La micosi fungoide (MF) e la sindrome di Sézary (SS) sono le due tipologie di linfoma cutaneo a cellule T più diffuse; insieme, rappresentano circa i due terzi di tutti i CTCL. La MF è il sottotipo più frequente (60-70%), mentre la SS è una forma più rara, ma molto aggressiva di CTCL (3%). Entrambe le patologie sono caratterizzate da un progressivo deturpamento fisico con chiazze, placche e noduli tumorali; eritrodermia, prurito incoercibile, dolore, linfoadenopatia e alopecia. Tutto ciò ha un effetto negativo sulla qualità di vita dei pazienti, nonché sul benessere emotivo e sociale dei loro caregiver.
“Come per molte altre malattie rare, l’esatta causa di questi linfomi rimane in gran parte sconosciuta”, prosegue Argenziano. “La malattia deve essere trattata da un team multidisciplinare, in quanto nelle forme iniziali di micosi fungoide è il dermatologo che fa la diagnosi e prescrive la terapia. Per le forme più avanzate e importanti è invece necessaria la stretta collaborazione di uno specialista ematologo. Per migliorare i livelli di assistenza si rende assolutamente necessaria una maggiore collaborazione tra diversi specialisti, che devono riuscire a lavorare a stretto contatto in centri specializzati di riferimento. Solo così possiamo garantire esami e trattamenti adeguati a uomini e donne che devono affrontare una patologia molto difficile. Infatti, solo la metà dei pazienti con linfoma a stadio avanzato è vivo a cinque anni dall’insorgenza della malattia”.

▶ _Righe fornite_:
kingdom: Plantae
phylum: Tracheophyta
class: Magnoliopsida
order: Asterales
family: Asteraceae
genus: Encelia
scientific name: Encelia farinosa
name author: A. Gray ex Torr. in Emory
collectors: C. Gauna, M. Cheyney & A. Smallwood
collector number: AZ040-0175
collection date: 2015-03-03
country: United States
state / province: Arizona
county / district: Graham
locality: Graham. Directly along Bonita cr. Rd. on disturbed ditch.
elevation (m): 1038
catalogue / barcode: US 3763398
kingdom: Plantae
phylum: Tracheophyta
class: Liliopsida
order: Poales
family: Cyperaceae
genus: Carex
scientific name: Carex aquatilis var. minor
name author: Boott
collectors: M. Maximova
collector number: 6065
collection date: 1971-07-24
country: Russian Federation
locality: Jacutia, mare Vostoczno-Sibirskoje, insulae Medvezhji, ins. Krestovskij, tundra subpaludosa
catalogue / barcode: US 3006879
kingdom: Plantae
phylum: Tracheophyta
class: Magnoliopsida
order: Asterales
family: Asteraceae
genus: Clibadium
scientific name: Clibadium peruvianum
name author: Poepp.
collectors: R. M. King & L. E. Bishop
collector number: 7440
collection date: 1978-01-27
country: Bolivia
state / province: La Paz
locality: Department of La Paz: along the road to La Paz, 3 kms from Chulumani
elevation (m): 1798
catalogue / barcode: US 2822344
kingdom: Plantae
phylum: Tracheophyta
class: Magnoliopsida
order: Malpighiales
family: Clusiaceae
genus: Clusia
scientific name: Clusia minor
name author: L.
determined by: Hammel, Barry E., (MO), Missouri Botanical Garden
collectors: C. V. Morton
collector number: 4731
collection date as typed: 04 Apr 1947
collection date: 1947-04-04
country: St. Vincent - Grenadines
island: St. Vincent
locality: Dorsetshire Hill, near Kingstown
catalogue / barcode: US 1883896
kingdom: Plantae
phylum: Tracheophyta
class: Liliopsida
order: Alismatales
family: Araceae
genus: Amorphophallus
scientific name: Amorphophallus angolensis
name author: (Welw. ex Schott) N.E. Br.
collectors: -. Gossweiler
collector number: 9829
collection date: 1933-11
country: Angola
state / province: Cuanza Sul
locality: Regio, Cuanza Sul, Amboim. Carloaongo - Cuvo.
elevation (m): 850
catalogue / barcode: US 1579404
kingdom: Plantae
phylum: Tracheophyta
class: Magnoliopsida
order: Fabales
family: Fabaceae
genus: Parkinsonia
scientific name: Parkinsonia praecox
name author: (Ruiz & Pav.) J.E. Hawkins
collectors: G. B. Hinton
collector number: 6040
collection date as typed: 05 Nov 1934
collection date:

▶ _Istruzioni_: Riporta tutte le manifestazioni che, secondo il brano sui linfomi cutanei a cellule T, caratterizzano sia la micosi fungoide sia la sindrome di Sézary. Le righe fornite non hanno alcun ruolo in questo esercizio.

▶ _Spazio risposta_: chiazze, placche, noduli tumorali, eritrodermia, prurito incoercibile, dolore, linfoadenopatia, alopecia